Hi In my opinion experimenting with PD and delivering "some foley sounds and sound design" for a mobile app are two separate things entirely. Client deliverables and PD aren't really part of the same stream. They can be parallel thought read below ..
PD isn't a common way to hook sounds into a game. I've never hear of anyone using PD within the context of a basic mobile app and its really VERY rare for PD to be used at runtime for commercial games. Obviously there are a few exceptions. You don't need to learn PD or programming to work on sound for games.
What you do need to know is how to communicate and understand the client expectations regarding how sounds would work within the context of the game so you can clearly define what A) you need to deliver and B) what the programmers need to do to get it working as intended.
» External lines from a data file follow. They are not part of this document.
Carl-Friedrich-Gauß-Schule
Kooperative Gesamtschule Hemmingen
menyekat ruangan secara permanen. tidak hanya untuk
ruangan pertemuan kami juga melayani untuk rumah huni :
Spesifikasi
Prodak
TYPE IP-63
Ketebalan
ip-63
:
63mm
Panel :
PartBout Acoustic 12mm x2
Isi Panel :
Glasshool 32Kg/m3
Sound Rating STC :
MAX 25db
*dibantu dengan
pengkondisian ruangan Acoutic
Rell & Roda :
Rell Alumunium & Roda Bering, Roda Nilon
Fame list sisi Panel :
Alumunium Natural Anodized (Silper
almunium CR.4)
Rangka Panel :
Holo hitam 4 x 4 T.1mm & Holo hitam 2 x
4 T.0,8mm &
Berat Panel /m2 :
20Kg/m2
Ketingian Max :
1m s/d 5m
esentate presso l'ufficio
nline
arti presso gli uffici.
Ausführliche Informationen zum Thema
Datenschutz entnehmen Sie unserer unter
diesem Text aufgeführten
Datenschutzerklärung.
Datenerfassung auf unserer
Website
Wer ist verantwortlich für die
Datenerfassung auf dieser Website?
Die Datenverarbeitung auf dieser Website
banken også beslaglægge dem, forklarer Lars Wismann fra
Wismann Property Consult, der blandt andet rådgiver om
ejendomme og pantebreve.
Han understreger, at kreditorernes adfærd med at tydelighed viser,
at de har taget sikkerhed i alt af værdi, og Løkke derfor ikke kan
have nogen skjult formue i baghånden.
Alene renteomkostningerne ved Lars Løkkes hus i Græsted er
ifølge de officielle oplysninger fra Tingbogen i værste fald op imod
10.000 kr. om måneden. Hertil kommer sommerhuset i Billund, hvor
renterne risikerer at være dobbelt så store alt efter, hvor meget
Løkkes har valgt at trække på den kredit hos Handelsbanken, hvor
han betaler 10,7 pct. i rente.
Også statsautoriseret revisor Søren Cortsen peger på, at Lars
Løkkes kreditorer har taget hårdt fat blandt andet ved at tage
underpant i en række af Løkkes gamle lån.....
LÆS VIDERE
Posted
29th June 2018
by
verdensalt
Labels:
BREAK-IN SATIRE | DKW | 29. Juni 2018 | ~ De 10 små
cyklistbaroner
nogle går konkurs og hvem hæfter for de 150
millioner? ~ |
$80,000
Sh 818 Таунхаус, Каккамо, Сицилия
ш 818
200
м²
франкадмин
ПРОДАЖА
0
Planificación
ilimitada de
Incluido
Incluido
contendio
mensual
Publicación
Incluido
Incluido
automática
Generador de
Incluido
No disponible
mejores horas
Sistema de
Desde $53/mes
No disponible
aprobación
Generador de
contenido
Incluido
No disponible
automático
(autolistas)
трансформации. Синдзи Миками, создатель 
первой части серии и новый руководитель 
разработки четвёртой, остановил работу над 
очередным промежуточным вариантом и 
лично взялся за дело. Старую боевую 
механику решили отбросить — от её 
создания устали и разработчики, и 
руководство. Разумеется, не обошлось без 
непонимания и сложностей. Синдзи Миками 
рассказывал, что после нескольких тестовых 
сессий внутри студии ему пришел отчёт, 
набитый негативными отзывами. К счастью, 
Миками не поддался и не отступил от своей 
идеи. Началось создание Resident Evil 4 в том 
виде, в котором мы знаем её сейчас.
The most common way for sounds to get hooked into a game is by a programmer simply calling sounds in a VERY basic manner IE : when "x" happens play sounds OR play sound looped then stop loop once "X" happens. Advanced audio features and middleware are not common in games until you get to large scale game development for PC and console. Most small developers particularly mobile developers are writing their own game engines anyway and they certainly won't have more than the most basic audio features.
If you took the time to learn PD (months) you could build demo's to show clients and programmers how the audio interactivity could work. This helps communicate ideas faster and gives everyone the chance to give feedback on sounds as they might work in game. I wish I had a quick audio prototyping tool like PD it would solve a lot of problems early on in pre-production.